IE 11 is not supported. For an optimal experience visit our site on another browser.
Joe Manchin at the U.S. Capitol
Joe Manchin at the U.S. Capitol, on June 22, 2022. Francis Chung / POLITICO via AP Images

Eyes on 2024: Manchin versus the White House

Sen. Joe Manchin, D-W.Va., has not yet announced if he's running for re-election, but he's clashed recently with the White House.

By and

As Sen. Joe Manchin, D-W.Va., remains mum on whether he’ll run for re-election in an overwhelmingly Republican-leaning state, he’s had three separate, high-profile disagreements with the Democratic White House this month alone. 

The most recent example came on Wednesday, when he announced he would vote against the administration’s pick to lead the Internal Revenue Service over his disagreements with the administration. 

“At every turn, this Administration has ignored Congressional intent when implementing the Inflation Reduction Act,” Manchin said in a statement. “While Daniel Werfel is supremely qualified to serve as the IRS Commissioner, I have zero faith he will be given the autonomy to perform the job in accordance with the law and for that reason, I cannot support his nomination.”

The statement came days after Manchin announced he’d vote against Gigi Sohn’s nomination to the Federal Communications Commission, calling on the White House to “put forth a nominee who can bring us together, not drive us apart.” (Sohn withdrew her nomination hours later.)

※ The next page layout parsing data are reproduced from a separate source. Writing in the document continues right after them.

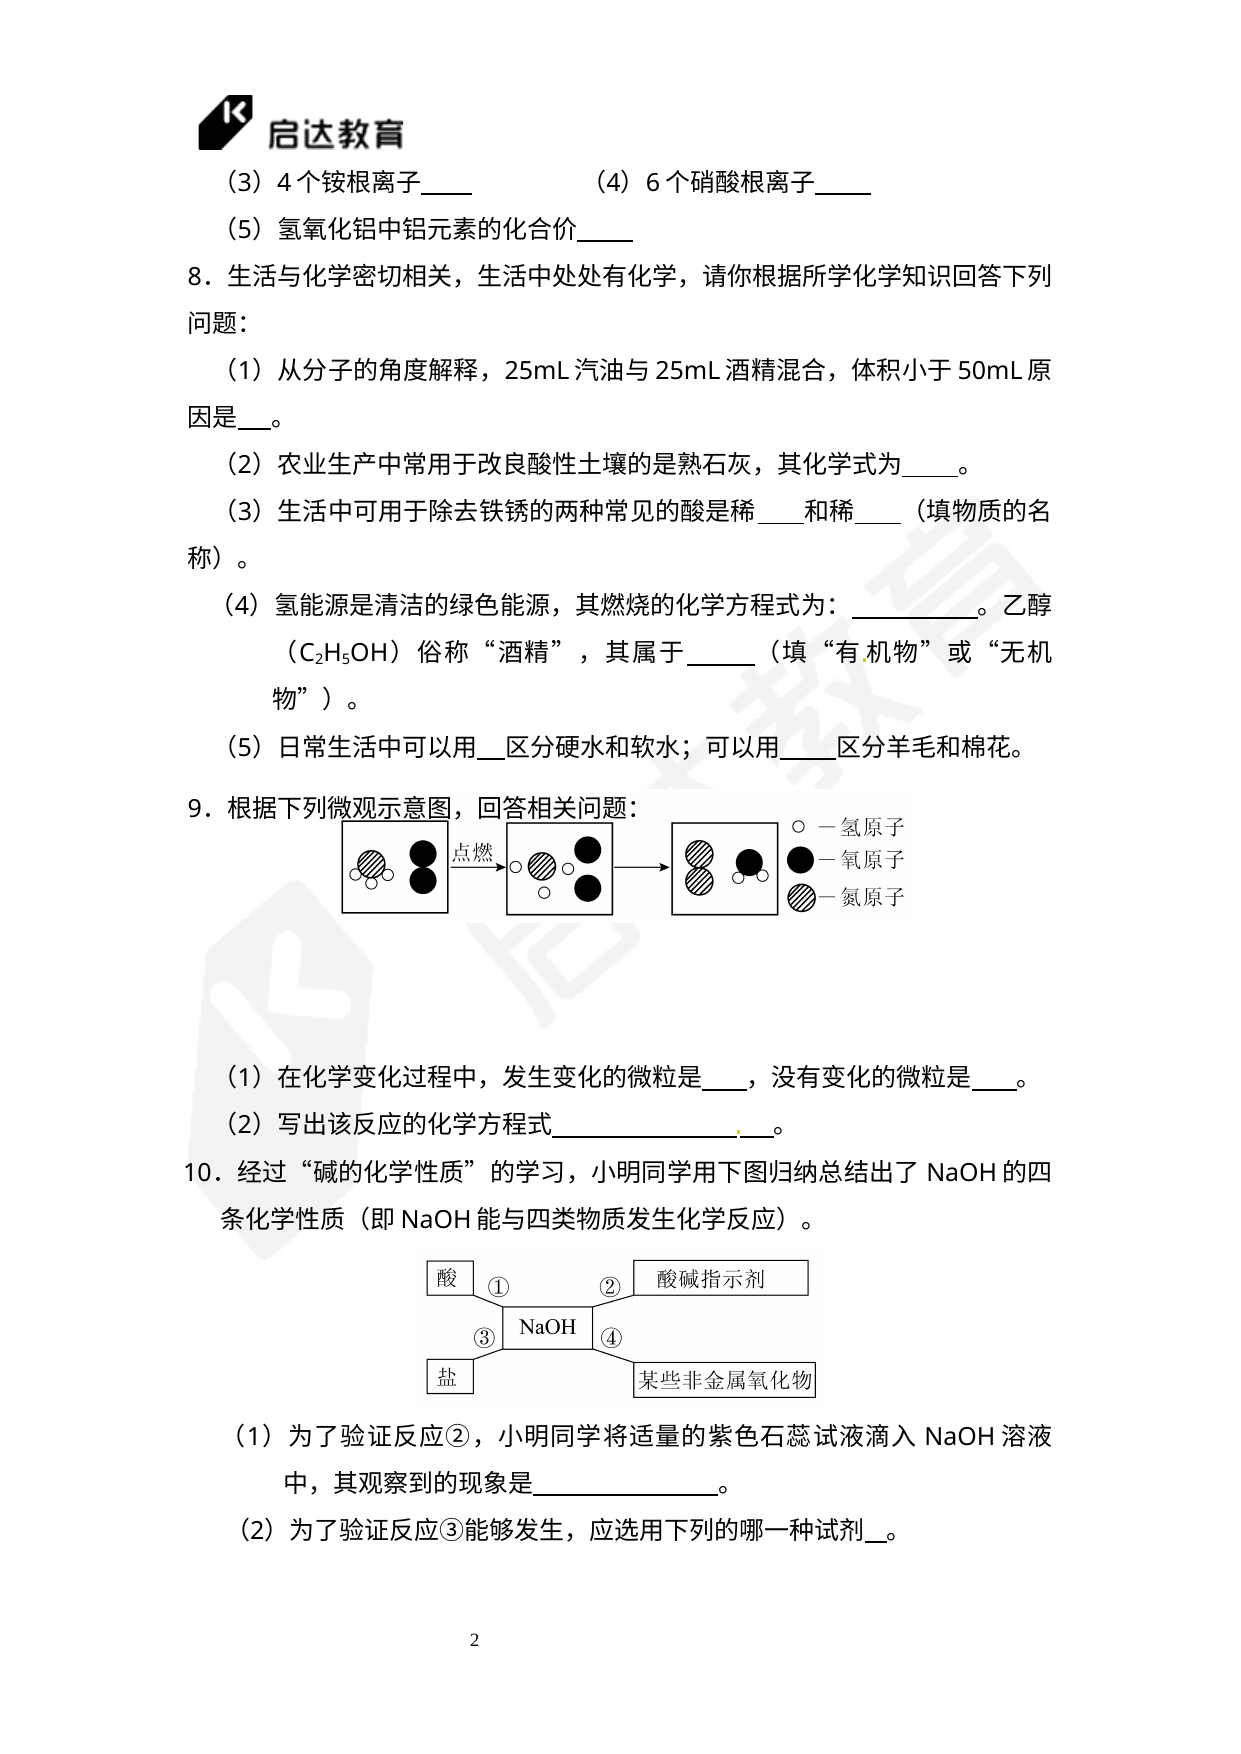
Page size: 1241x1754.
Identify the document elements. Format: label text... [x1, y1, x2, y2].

text （4）氢能源是清洁的绿色能源，其燃烧的化学方程式为： 。乙醇（C2H5OH）俗称“酒精”，其属于 （填“有机物”或“无机物”）。 [209, 586, 1053, 716]
text （2）为了验证反应③能够发生，应选用下列的哪一种试剂 。 [187, 1510, 1053, 1547]
text （5）日常生活中可以用 区分硬水和软水；可以用 区分羊毛和棉花。 [187, 727, 1053, 763]
text （1）为了验证反应②，小明同学将适量的紫色石蕊试液滴入NaOH溶液中，其观察到的现象是 。 [220, 1416, 1053, 1499]
text （2）农业生产中常用于改良酸性土壤的是熟石灰，其化学式为 。 [187, 444, 1053, 481]
picture [198, 95, 404, 150]
text （5）氢氧化铝中铝元素的化合价 [187, 209, 1053, 245]
text （3）生活中可用于除去铁锈的两种常见的酸是稀 和稀 （填物质的名称）。 [187, 492, 1053, 575]
text （3）4个铵根离子 （4）6个硝酸根离子 [187, 162, 1053, 198]
text （2）写出该反应的化学方程式 。 [187, 1105, 1053, 1141]
text （1）在化学变化过程中，发生变化的微粒是 ，没有变化的微粒是 。 [187, 1058, 1053, 1094]
picture [414, 1246, 827, 1405]
text 8．生活与化学密切相关，生活中处处有化学，请你根据所学化学知识回答下列问题： [187, 256, 1053, 339]
text 9．根据下列微观示意图，回答相关问题： [187, 774, 1053, 839]
text 10．经过“碱的化学性质”的学习，小明同学用下图归纳总结出了NaOH的四条化学性质（即NaOH能与四类物质发生化学反应）。 [183, 1152, 1053, 1235]
text （1）从分子的角度解释，25mL汽油与25mL酒精混合，体积小于50mL原因是 。 [187, 350, 1053, 434]
picture [336, 839, 912, 923]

And just days prior, Manchin blasted an internal memo from the Department of the Interior that appears to have been posted accidentally, leading the senator to say that “this Administration continues to ignore Congressional intent and instead panders to environmental groups at the expense of shoring up American energy security and keeping Americans safe.”

While Manchin’s electoral plans may still be opaque, the message he’s been sending to the administration this month is anything but.  

In other campaign news…

Inching toward a run: Sen. Tim Scott, R-S.C., has started hiring staff for a potential presidential run, although he hasn’t decided if he’s definitely jumping into the race, per The State. 

DeSantis the governor: The Washington Post delves into Florida GOP Gov. Ron DeSantis’ “broad embrace of the often coercive power of the government to push back on the private decisions of corporations, banks, academies of higher learning and the national media.” 

Not showing him the money: Unlike the aides for other former presidents, former President Donald Trump’s top campaign staffers and White House advisers have largely not donated to his campaign or political committees throughout his political career, per The New York Times.

One-on-one with Gallego: Rep. Ruben Gallego, D-Ariz., is speaking openly about his struggles with post-traumatic stress disorder that stem from his service in the Iraq War as he runs for Senate, the Washington Post reports. 

Speaking of the Arizona Senate race: Republican Karrin Taylor Robson, who lost last year’s GOP gubernatorial primary to Kari Lake, is expected to meet with the National Republican Senatorial Committee on Thursday as she weighs a run for Senate, per Politico.

Montana man: Another potential GOP candidate to watch in Montana’s Senate race is former Navy SEAL Tim Sheehy, who owns an aerospace company, per the Cook Political Report with Amy Walter, which breaks down key Senate GOP primaries to watch. 

Best laid plans: NBC News’ Jane C. Timm reports that Fox Corp Chairman Rupert Murdoch discussed the idea of having top Fox primetime hosts declaring “something like ‘the election is over and Joe Biden won’” in an email the day before the Jan. 6, 2021 attack on the Capitol. 

Let the spending begin: Fox News reports that Republican presidential hopeful Vivek Ramaswamy’s campaign is planning a “seven-figure media blitz” as he looks to gain traction in the presidential primary field.